There were a number of nice surprises this year.  The Brant in West Hartford was the
most unusual goose reported, while a lone Greater White-fronted Goose was with
Canada Geese on the flooded playing fields of Hartford’s Riverside Park.  This was the
seventh report over the past ten years for this once rare species.  Other waterfowl of note
included Gadwall, Northern Pintail and Ring-necked Duck. The Gadwall was from
East Hartford and the Pintail was found in Glastonbury, while Ring-necked Duck came
from across the River in Wethersfield.  An American Coot was a bonus in Glastonbury
as was a Wilson’s Snipe in South Windsor.  The brown thrasher in Glastonbury was a
great pick-up as was the rough-legged hawk, seen soaring over Hartford’s Cedar Hill
Cemetery   The “roughleg,”, observed initially against dark clouds was almost written
off as one of the Red-tailed Hawks that are commonly seen there.  A single rusty
blackbird in South Windsor prevented us from missing this declining species for a second
consecutive year.
Count Week includes three days prior and three days following Count Day.  Birds seen on
these days, but not on Count Day, itself, are designated as Count Week or Count Period
birds.  No Count Week birds were reported this year, nor was a single winter finch found
on our Count.  It will be interesting to see if other Connecticut Counts report winter
As has become the custom for this summary, let’s end with Crows. This year, what I
assume to be the state’s largest crow roost has moved yet again.  The birds are roosting in
trees surrounded by a residential area off Talcott Street in West Hartford and not far from
the commercial area that includes Home Depot and other big box stores.  It was very
difficult to count the crows flying toward the roost as they first descended into a linear
park along Trout Brook to the west of the roost.  Many did not fly in until after dark.  The
crows were spread out over a large area and there may have been other “sub-roosts” that
we did not locate.  As such, we have decreased the crow count for this year, but it is quite
possible we are off in our estimation.  Fear not, there are still a lot of crows in this roost!

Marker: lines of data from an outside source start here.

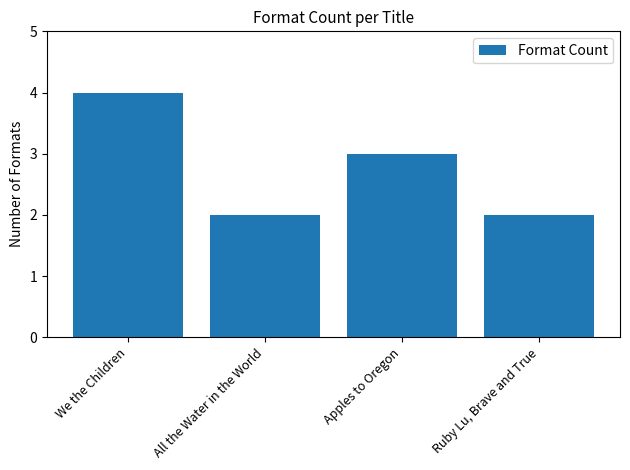

Reading right to left, extract all data points from this chart.

Ruby Lu, Brave and True=2	Apples to Oregon=3	All the Water in the World=2	We the Children=4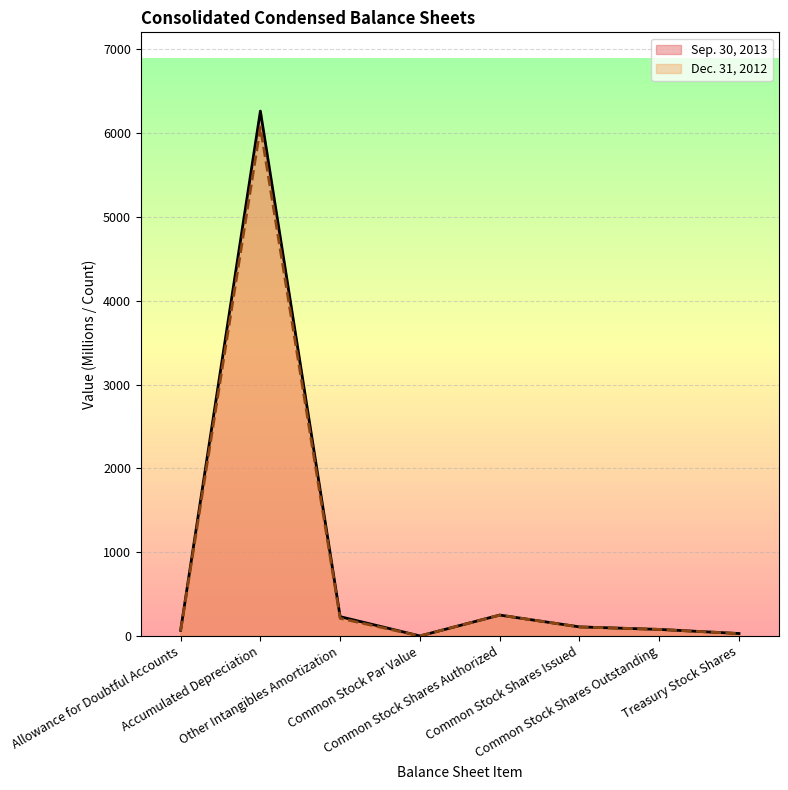

Which series has the largest total across all categories?

Sep. 30, 2013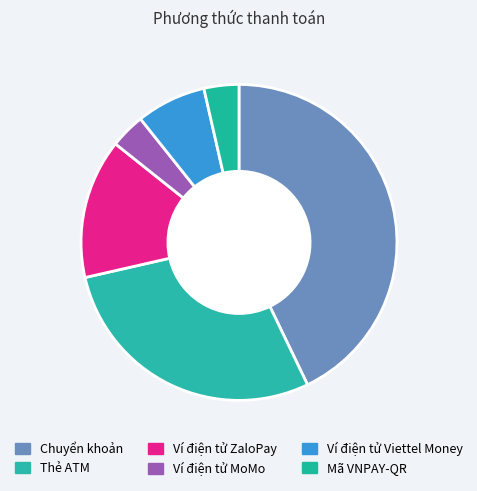

How many segments does this pie chart have?

6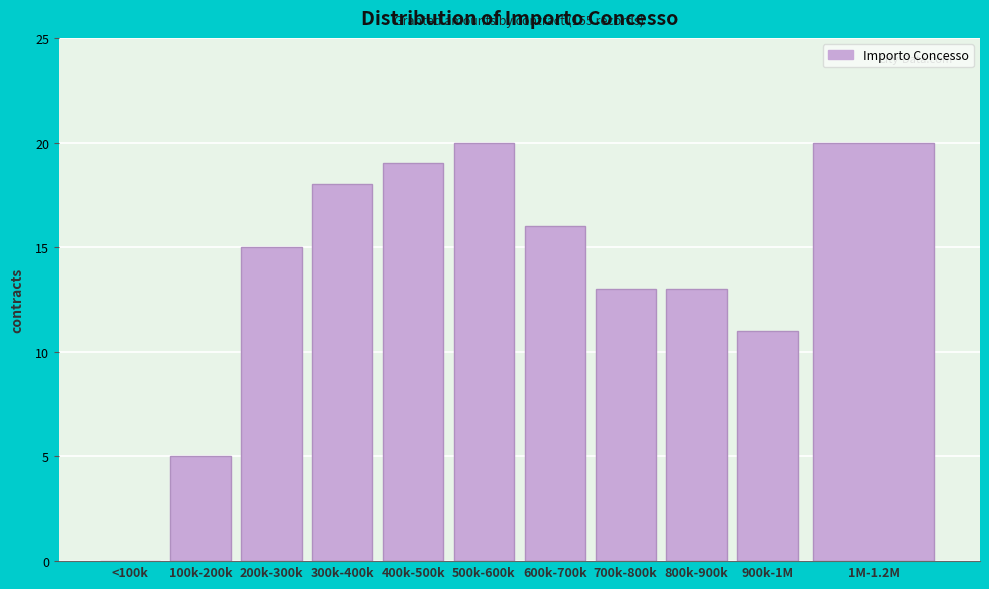

Reading left to right, what are all the values shown in this chart?

<100k=0	100k-200k=5	200k-300k=15	300k-400k=18	400k-500k=19	500k-600k=20	600k-700k=16	700k-800k=13	800k-900k=13	900k-1M=11	1M-1.2M=20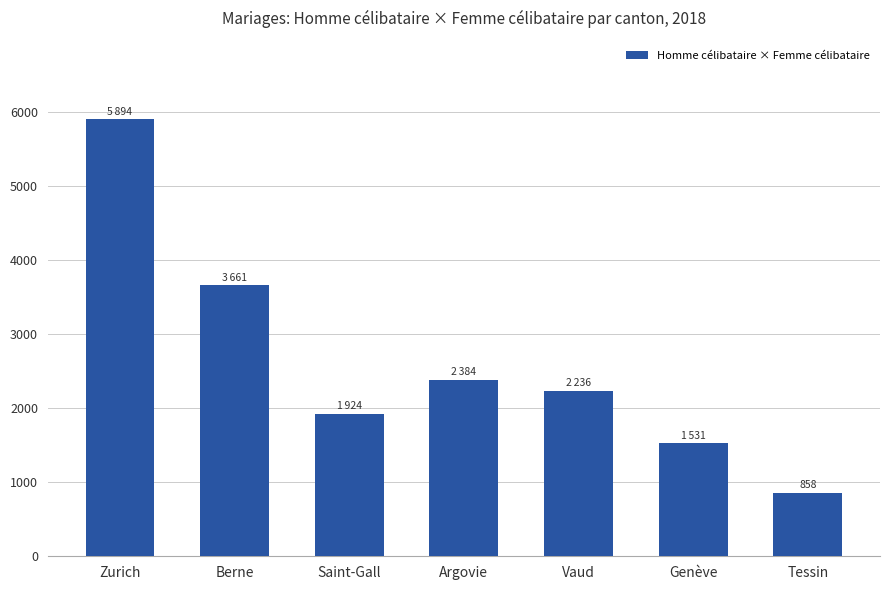

What is the maximum value shown in the chart?

5894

Total species for the Count stands at 89, five more than last year, and close to the ten-year
average of 90.5 species.
I would like to thank all the captains, field observers and feeder watchers for your efforts this year.  This was the 120th edition of the Christmas Bird Count, the longest running of all citizen science-based research projects, and we could not do it without a lot of help from our members and friends!
We hope to see many of you next year or perhaps on the Summer Bird Count scheduled the second weekend in June.
A ten-year spreadsheet for Hartford Christmas Bird Count results will be available at
upcoming monthly meetings of the Hartford Audubon Society.
It is also available by sending an email request to jaybrd49@aol.com
Best wishes for the Holiday Season and the New Year!